Text shown:
+===+
EUR/USD Price History — Key Moments, 2022 to June 2026 (Source: NAGA Research)
September 2022: The Parity Crisis Low (0.9536)
EUR/USD reached its lowest point since 2002 in September 2022, touching 0.9536 as the Federal Reserve's aggressive rate-hiking campaign pushed the dollar to multi-decade highs against virtually every major currency. The eurozone faced a simultaneous energy crisis triggered by Russia's invasion of Ukraine, with natural gas prices spiking to historic highs and German industrial output contracting sharply. This combination — a hawkish Fed with a 300bp+ rate advantage and a eurozone facing a recessionary energy shock — drove the pair to a level few had thought possible even a year earlier.
+===+
Data under study:
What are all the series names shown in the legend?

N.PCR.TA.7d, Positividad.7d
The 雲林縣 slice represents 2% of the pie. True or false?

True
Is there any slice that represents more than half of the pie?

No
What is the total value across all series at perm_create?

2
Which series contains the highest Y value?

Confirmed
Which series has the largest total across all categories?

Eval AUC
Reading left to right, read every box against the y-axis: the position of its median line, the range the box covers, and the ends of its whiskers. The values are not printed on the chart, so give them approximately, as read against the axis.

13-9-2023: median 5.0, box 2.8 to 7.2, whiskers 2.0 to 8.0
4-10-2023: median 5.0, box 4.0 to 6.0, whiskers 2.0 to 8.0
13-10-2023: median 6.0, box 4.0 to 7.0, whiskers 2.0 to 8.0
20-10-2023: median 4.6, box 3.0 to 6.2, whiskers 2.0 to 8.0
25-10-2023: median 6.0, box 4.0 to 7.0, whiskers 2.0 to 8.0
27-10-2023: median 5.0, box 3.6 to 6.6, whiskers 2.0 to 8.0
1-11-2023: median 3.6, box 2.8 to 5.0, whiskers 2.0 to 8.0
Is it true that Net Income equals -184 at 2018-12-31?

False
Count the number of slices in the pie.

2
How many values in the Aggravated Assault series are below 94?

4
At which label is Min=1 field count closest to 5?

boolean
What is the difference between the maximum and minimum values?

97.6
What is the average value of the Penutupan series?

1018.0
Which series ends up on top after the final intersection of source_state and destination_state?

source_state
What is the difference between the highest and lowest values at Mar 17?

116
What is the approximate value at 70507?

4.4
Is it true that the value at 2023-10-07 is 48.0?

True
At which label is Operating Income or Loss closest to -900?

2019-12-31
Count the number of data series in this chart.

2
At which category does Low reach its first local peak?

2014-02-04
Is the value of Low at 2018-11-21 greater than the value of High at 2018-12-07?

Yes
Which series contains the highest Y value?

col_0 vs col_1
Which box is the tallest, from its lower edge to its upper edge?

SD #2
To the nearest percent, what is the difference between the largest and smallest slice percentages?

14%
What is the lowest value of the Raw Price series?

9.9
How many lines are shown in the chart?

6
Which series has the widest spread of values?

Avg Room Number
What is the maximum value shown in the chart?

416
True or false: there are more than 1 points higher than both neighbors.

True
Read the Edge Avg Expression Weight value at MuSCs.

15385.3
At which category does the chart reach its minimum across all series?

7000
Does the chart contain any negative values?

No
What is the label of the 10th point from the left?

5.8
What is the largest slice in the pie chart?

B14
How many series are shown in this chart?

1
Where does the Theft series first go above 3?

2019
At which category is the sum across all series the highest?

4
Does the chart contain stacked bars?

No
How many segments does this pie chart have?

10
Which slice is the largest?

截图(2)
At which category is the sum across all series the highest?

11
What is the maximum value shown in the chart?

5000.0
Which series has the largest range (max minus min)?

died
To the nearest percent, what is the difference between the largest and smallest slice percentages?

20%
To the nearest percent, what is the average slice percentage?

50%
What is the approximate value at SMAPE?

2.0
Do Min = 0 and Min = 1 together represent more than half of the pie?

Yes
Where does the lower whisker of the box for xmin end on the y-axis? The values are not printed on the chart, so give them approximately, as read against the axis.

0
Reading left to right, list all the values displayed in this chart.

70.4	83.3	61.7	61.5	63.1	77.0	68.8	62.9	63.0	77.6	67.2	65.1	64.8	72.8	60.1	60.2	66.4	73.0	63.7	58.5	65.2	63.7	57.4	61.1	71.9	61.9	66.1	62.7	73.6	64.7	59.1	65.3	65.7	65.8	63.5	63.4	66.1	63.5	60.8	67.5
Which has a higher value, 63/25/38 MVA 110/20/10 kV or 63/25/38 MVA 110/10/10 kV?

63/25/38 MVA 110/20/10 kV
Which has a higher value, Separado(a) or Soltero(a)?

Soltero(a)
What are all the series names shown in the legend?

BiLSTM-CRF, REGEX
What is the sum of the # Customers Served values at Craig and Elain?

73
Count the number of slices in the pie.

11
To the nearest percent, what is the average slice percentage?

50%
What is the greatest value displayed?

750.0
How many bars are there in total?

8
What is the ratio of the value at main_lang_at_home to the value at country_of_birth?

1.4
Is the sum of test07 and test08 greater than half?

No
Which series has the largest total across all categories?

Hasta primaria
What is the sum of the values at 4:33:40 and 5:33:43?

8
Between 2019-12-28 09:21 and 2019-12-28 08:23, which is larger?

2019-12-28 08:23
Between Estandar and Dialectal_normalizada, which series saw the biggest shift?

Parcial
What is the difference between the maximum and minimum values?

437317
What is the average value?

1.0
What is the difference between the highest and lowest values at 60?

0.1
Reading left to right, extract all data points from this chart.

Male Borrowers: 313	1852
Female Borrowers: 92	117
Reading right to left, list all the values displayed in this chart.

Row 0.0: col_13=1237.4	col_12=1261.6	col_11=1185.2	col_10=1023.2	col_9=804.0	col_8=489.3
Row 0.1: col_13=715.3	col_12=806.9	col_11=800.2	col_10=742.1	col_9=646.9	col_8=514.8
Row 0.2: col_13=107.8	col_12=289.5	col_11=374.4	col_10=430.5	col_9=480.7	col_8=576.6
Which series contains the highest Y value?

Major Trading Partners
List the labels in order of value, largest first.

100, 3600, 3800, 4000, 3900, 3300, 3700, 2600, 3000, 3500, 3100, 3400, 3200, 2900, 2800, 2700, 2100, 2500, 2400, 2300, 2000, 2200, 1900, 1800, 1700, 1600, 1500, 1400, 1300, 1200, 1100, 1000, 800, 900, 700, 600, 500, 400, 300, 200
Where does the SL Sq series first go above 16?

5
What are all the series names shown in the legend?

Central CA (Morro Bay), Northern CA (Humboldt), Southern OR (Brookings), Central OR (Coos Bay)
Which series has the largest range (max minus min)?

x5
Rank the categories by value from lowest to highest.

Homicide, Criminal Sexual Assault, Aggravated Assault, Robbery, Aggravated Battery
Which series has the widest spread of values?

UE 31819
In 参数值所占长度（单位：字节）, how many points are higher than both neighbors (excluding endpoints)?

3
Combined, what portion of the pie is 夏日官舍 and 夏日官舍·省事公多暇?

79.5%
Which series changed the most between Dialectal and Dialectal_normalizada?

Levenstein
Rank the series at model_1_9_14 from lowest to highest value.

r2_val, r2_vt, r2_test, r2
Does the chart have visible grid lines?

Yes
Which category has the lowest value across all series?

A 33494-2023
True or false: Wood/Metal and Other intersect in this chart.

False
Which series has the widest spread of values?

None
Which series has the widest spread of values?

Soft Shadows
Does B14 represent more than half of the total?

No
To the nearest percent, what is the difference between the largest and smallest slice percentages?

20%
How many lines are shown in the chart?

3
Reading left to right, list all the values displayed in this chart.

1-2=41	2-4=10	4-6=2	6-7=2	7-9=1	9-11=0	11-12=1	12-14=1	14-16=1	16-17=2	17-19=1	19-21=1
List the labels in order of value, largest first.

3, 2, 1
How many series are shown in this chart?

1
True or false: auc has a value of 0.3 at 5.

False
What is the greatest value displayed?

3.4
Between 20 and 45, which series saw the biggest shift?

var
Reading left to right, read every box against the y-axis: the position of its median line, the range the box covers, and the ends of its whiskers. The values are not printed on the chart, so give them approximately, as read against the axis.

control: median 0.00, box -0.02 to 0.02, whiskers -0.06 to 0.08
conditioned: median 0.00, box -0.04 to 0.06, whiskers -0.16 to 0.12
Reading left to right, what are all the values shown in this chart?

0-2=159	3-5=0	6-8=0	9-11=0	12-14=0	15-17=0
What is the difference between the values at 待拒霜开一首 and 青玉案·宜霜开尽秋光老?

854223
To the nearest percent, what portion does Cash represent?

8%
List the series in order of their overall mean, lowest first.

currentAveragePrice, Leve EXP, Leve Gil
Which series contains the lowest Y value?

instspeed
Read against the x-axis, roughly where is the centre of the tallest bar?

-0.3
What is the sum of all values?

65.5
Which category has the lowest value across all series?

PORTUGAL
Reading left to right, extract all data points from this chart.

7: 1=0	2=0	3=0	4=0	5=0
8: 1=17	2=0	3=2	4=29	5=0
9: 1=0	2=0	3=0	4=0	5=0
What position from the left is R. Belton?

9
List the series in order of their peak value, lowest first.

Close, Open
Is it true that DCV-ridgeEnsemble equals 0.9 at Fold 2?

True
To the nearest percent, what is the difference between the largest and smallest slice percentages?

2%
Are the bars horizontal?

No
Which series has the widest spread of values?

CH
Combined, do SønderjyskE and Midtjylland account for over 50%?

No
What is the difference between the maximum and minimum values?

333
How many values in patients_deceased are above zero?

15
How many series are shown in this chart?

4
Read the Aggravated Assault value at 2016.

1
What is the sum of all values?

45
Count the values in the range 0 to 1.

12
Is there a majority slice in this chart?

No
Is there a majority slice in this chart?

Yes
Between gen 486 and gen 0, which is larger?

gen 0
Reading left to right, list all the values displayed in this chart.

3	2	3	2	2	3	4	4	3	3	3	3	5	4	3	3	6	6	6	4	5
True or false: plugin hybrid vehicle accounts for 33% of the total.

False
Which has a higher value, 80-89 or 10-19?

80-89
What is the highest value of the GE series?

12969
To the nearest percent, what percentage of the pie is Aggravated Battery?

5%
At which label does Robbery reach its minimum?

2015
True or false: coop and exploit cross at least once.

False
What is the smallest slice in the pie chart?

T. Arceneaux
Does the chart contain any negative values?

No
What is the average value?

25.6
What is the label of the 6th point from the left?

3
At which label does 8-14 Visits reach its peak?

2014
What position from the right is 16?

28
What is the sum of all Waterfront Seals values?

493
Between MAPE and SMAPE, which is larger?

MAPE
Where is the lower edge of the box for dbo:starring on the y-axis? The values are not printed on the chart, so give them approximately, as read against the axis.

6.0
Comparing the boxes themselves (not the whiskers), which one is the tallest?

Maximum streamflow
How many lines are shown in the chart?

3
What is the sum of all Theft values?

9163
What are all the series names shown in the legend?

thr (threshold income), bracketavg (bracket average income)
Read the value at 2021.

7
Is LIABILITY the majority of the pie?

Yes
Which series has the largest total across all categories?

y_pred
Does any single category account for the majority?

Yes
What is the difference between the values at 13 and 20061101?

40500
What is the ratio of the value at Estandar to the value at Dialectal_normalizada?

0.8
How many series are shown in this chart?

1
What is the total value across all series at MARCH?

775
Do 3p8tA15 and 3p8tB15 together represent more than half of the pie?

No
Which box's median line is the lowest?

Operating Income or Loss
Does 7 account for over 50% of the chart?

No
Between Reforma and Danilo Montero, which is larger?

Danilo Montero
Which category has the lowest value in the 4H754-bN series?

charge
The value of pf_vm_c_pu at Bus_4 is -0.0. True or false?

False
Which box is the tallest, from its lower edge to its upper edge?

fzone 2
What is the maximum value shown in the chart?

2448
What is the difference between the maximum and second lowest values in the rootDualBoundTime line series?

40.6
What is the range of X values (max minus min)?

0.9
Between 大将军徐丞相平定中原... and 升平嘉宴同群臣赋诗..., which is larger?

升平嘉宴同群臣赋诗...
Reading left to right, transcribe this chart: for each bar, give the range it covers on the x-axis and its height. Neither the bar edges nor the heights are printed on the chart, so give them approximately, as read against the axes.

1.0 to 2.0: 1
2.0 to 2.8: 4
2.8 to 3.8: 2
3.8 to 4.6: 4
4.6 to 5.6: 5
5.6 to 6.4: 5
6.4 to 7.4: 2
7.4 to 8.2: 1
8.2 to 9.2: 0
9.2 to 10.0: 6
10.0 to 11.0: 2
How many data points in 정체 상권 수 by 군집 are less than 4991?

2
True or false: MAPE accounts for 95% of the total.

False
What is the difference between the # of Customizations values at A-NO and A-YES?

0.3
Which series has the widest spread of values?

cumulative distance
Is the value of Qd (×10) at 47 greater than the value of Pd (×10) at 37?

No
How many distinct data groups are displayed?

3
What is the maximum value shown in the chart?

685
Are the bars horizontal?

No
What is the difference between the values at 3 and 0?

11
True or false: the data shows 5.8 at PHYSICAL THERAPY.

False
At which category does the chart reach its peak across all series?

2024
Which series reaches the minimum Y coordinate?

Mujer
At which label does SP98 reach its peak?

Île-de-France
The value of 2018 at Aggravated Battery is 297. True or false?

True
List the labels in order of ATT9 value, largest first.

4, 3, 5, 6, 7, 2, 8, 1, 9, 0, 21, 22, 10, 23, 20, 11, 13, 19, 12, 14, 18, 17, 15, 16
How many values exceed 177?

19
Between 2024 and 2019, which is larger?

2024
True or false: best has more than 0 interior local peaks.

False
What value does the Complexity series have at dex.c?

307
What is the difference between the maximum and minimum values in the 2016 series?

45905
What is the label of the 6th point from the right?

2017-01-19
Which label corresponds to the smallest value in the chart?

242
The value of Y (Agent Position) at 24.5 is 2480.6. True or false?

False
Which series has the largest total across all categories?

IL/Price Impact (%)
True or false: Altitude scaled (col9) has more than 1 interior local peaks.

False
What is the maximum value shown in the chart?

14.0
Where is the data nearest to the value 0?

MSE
+===+
Reproduce the EUR/USD price history text word for word, beginning at "EUR/USD Price History" and stopping after "a year earlier.".

EUR/USD Price History — Key Moments, 2022 to June 2026 (Source: NAGA Research)
September 2022: The Parity Crisis Low (0.9536)
EUR/USD reached its lowest point since 2002 in September 2022, touching 0.9536 as the Federal Reserve's aggressive rate-hiking campaign pushed the dollar to multi-decade highs against virtually every major currency. The eurozone faced a simultaneous energy crisis triggered by Russia's invasion of Ukraine, with natural gas prices spiking to historic highs and German industrial output contracting sharply. This combination — a hawkish Fed with a 300bp+ rate advantage and a eurozone facing a recessionary energy shock — drove the pair to a level few had thought possible even a year earlier.